[ExI] common core educations standards, was: RE: far future

Kelly Anderson kellycoinguy at gmail.com
Wed Jan 22 21:02:25 UTC 2014


On Tue, Jan 21, 2014 at 4:51 PM, Adrian Tymes <atymes at gmail.com> wrote:

> On Jan 21, 2014 2:20 PM, "Kelly Anderson" <kellycoinguy at gmail.com> wrote:
> > I was offered a gifted placement, but it would have involved my parents
> driving me 12 miles to school every day because my school didn't have a
> program. The special education kids didn't have to do that. So perhaps this
> is just a personal rough spot with me.
>
> Like Spike said, a cheap "program" that works is to make sure the gifteds
> are doing the minimums everyone else is doing, then get out of their way as
> they go beyond.
>
I made the most of the school library. I'm glad I did all that reading back
then. It gave me a real boost. But imagine what would have happened if they
had really gotten me excited by having the equivalent of a Maker Space at
the school? I am sad that I didn't do auto mechanics and welding in high
school. That would have served me much better than a lot of stuff I did
take.

> > I don't want to abandon them. I want to give them the best education we
> can. I just don't want to stop the truly gifted to do it, which is what
> common core and no child's behind left alone do, IMHO.
>
> I don't see how these stop the truly gifted...other than by not focusing
> more resources on them, at the expense of ("abandoning") everyone else.
> And again, the truly gifted don't need as much as the rest (though more
> would of course be nice).
>
If we got the truly gifted into robotics, programming, nanotechnology,
building their own tunnelling electron microscopes at school and the like,
it would make the world of tomorrow better for everyone else.

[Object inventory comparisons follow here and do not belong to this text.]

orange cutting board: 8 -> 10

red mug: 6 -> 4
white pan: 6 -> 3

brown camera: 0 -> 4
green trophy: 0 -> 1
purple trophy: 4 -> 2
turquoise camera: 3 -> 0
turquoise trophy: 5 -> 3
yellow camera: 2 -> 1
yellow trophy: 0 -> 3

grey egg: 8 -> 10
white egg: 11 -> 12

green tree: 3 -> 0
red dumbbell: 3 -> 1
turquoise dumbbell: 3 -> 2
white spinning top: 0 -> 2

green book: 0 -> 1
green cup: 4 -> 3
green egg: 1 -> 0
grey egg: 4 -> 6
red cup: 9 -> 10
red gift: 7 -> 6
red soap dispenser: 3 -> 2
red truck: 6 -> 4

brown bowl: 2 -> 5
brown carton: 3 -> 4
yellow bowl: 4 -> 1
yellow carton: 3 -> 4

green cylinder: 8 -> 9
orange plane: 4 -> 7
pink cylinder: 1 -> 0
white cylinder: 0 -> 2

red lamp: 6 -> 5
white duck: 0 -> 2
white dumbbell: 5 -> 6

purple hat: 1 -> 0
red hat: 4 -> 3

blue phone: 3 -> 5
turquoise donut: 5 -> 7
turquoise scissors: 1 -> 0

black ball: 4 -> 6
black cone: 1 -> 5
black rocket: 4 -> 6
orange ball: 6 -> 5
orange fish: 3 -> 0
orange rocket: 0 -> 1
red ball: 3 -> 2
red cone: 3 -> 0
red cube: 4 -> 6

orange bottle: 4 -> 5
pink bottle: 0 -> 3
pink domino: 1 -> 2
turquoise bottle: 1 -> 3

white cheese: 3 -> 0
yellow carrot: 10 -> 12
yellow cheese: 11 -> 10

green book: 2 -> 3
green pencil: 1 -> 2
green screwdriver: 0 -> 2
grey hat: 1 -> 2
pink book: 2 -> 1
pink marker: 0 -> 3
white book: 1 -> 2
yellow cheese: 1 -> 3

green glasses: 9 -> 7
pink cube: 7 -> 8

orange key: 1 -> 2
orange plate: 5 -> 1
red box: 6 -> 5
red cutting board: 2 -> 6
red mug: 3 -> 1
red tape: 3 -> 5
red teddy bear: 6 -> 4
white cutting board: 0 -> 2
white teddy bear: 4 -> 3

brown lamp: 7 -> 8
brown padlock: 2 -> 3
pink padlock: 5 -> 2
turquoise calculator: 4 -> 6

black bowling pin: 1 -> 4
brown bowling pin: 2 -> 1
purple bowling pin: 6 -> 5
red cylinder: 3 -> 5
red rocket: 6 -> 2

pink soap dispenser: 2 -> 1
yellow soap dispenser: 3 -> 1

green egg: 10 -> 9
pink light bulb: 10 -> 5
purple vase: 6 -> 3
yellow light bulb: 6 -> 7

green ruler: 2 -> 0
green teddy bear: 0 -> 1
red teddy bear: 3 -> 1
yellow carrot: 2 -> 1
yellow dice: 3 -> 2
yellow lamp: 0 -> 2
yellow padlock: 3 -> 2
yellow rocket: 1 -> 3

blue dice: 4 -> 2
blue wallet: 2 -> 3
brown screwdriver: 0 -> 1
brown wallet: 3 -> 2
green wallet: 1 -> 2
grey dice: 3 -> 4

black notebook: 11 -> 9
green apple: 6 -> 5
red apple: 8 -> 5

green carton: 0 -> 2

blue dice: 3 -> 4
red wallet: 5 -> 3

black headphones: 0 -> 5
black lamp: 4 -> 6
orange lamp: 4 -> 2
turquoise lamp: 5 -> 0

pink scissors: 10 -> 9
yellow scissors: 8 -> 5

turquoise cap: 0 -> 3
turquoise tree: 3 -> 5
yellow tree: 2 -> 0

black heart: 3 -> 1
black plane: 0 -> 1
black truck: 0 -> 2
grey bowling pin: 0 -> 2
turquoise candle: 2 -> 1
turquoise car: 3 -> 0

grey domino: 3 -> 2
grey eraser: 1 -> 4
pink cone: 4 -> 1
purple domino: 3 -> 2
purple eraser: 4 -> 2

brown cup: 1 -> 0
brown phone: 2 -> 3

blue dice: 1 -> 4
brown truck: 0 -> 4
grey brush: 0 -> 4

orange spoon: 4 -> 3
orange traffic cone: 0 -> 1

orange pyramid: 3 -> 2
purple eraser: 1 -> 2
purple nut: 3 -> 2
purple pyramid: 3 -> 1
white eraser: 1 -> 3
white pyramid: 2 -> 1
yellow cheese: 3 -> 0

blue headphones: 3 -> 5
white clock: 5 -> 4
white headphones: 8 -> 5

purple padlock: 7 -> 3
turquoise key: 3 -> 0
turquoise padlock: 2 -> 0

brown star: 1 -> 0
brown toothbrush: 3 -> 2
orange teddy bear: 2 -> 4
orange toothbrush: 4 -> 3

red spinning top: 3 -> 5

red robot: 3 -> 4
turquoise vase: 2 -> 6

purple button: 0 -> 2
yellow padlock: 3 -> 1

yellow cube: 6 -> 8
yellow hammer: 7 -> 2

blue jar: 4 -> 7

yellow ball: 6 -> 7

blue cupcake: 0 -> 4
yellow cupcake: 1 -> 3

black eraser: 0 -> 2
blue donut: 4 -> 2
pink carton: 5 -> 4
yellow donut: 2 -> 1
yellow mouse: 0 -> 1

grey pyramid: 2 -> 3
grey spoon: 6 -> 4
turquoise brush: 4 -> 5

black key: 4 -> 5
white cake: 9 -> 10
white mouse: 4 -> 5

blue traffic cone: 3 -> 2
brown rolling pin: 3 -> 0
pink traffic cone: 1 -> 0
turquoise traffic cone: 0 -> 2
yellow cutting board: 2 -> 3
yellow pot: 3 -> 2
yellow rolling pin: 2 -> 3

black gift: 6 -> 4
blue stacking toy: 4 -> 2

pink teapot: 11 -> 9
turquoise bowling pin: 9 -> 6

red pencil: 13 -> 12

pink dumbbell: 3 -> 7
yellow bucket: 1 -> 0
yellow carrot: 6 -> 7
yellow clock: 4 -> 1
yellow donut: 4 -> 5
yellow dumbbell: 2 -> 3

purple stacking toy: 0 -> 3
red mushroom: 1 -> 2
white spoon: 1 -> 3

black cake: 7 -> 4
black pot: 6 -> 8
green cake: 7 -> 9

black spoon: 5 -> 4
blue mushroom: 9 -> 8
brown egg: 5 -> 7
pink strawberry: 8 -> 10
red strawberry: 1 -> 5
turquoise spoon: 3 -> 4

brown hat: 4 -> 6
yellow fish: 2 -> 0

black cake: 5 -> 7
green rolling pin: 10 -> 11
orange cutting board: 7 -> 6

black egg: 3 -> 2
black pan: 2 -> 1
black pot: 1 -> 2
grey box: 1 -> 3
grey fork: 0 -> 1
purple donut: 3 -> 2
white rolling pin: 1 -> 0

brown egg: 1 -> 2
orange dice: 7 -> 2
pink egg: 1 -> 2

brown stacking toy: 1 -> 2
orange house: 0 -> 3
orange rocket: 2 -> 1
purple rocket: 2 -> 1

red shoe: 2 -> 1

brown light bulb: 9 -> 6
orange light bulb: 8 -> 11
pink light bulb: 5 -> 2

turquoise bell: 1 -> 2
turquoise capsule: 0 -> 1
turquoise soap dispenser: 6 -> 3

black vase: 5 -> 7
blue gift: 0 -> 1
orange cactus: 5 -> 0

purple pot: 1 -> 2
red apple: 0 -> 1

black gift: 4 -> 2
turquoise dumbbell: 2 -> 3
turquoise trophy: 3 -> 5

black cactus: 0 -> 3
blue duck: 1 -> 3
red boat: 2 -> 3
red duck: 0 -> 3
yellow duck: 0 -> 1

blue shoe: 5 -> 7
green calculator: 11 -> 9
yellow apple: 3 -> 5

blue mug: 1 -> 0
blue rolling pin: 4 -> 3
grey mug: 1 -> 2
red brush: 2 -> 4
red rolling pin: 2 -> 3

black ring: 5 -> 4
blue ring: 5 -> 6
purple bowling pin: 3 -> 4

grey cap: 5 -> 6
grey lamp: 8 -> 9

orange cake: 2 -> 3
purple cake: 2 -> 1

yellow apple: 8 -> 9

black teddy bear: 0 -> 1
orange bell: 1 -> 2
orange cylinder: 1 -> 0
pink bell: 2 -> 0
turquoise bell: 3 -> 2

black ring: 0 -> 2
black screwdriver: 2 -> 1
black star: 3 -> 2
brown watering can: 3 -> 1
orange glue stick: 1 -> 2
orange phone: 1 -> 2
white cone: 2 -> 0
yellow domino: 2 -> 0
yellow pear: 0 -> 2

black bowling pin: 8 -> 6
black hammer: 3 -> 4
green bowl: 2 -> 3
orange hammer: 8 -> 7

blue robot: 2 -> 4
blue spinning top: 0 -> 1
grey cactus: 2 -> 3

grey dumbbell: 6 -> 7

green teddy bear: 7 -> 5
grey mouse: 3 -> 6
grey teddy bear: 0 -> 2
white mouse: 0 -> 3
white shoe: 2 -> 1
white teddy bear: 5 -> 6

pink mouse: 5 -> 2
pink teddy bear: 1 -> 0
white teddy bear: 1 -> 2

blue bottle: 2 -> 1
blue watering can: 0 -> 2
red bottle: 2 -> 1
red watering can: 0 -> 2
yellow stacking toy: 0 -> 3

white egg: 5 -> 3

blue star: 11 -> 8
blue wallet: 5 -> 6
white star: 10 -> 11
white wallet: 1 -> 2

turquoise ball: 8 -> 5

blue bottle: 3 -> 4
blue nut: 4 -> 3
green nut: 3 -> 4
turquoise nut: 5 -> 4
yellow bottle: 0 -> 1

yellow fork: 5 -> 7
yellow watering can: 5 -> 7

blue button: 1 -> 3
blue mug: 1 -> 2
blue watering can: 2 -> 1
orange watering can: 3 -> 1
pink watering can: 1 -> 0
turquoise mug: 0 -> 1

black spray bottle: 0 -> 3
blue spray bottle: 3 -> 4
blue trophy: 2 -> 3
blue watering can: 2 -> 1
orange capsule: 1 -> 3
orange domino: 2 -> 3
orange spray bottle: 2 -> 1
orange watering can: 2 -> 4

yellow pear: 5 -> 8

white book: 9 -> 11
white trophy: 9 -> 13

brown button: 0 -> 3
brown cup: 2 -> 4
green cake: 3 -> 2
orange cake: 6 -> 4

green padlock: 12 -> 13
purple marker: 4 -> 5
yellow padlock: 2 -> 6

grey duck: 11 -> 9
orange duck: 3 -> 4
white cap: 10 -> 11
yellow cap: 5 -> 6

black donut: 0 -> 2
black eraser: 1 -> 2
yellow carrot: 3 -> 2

> > It worked well for several thousand years in China. People were picked
> to be the top of government based on passing exams. Since this is the
> longest lasting civilization since Egypt, I would hardly call it a failure.
>
> For thousands of years, there was a group of kingdoms - sometimes more
> united than others - in that part of the world.  It is known as China.  But
> don't mistake for a moment that it was the same century to century, any
> more than the collection of kingdoms known as medieval Europe were.
>
Since about 200 BC, it was more or less united under the Emperor. I suppose
you could say the same thing about the Pope, but that started later, and
ended sooner.

> Also, the exams had a greater (by the numbers) effect on those who failed,
> by ensuring that most people at least studied a common culture.  Arguably
> the same is true of public education today for those who do not go for
> postgraduate degrees.  (It used to be "who do not go to college", but that
> has changed in recent years.)
>
I think college is a waste of time for everyone who doesn't take a
productive course of study. Things like Political Science, Gender Studies,
History, Psychology and the like, don't do much for the student except
excite their learning muscles. Financially it doesn't accomplish shit for
them.

> > I don't want AI to creep into this particular conversation. We could
> start a new thread though.
>
> Just noting one likely long term solution.
>
I know, I just don't want to discuss it here.